Anyone could apply to stand for the opposition party, he said, even if they were not currently a Conservative member.
“If you want to come in and if you believe in public service, if you want to help us clean up politics, if you share our values, come and be a Conservative candidate,” he told BBC TV’s Andrew Marr Show.
“We’ve got to open up the talent that is available in parliament.”
Newspaper disclosures of extravagant state-funded expense claims by MPs have angered recession-hit Britons and driven a political whirlwind through Westminster’s corridors.
The speaker of the House of Commons has resigned, a minister has stepped down, two MPs have been suspended by the ruling Labour Party and six have declared they will not run in the next election.
On Saturday senior Conservative MP Andrew MacKay announced he was standing down after Cameron called him to discuss his position.
MacKay, 59, had already quit as Cameron’s senior political advisor after confirming he and his wife Julie Kirkbride, also a Conservative MP, had claimed “second home” expense allowances on both their residences.
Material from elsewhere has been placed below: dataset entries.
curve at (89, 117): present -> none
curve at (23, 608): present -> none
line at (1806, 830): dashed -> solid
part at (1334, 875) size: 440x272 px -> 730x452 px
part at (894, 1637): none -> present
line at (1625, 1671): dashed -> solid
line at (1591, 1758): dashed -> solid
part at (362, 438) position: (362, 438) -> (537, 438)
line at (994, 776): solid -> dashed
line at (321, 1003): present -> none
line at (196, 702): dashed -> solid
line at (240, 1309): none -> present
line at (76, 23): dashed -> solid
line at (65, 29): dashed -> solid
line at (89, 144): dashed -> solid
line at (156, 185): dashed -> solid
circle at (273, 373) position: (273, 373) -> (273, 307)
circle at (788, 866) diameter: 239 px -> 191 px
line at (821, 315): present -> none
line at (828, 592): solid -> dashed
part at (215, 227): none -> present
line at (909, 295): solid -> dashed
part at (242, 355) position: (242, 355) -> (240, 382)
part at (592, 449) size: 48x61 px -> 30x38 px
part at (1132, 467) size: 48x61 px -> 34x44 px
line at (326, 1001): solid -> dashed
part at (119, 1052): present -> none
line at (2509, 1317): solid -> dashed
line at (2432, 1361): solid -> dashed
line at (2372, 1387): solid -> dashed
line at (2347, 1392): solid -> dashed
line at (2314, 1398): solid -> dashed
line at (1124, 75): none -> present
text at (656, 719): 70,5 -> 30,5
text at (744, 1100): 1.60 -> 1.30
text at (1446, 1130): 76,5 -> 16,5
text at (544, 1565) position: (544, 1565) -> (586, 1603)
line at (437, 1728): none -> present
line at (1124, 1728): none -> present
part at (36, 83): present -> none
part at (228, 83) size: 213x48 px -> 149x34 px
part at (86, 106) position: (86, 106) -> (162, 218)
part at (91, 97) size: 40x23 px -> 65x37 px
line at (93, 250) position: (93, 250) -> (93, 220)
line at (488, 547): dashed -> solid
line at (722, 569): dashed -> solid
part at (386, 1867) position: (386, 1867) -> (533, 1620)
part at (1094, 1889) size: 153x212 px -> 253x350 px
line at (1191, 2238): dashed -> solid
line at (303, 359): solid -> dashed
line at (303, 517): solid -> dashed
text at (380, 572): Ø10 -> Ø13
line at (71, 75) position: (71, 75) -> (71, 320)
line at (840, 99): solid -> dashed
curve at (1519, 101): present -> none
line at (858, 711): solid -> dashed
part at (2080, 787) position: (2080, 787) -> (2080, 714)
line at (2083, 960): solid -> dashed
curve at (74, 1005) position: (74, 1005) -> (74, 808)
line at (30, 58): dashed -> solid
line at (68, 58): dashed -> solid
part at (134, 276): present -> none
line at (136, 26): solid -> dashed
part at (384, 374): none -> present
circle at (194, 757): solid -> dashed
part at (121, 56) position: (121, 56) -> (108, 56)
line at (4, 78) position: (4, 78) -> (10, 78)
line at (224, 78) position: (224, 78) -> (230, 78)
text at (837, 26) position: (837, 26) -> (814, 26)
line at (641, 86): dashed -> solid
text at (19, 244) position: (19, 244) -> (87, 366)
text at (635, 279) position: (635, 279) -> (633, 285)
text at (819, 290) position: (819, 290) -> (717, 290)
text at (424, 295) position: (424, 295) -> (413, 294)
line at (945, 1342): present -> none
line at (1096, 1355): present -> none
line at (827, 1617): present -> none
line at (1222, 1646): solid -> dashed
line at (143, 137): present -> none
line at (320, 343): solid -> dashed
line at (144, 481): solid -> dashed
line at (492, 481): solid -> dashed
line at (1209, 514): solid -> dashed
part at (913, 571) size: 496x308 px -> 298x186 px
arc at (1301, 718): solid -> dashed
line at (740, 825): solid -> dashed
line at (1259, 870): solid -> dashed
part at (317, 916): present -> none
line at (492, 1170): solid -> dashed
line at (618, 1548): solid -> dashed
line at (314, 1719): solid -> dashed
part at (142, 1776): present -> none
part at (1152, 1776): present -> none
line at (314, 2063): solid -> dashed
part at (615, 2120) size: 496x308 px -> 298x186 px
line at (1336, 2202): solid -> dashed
Manchester University Politics Lecturer Andrew Russell said Cameron’s move to extend candidacies to all-comers was designed to reinforce the message that Conservatives were open to change.
Cameron has already moved to modernise his right-leaning party by increasing the number of women and ethnic candidates.
Russell said he doubted the latest initiative would greatly increase the range of candidates.
“I wonder what the demand for it is,” he said. “Where are these hundreds of characters who would like to be MPs, who aren’t putting themselves forward for the political parties right now?”
Ian Dale from political website Conservative Home said public anger was so high that no parliamentary seat could now be considered safe.
“If there are people out there who haven’t put themselves forward before, but are inspired to do so in an environment where most people would be mad to want to go into politics, that can only be a good thing,” he told Sky News.
Polls suggest the Conservatives will oust Prime Minister Gordon Brown’s Labour government in a general election and bring in a new generation of lawmakers into parliament.
Popular disgust with current politicians is expected to hit local and European elections on June 4, with lower voter turnout and a move towards fringe parties predicted.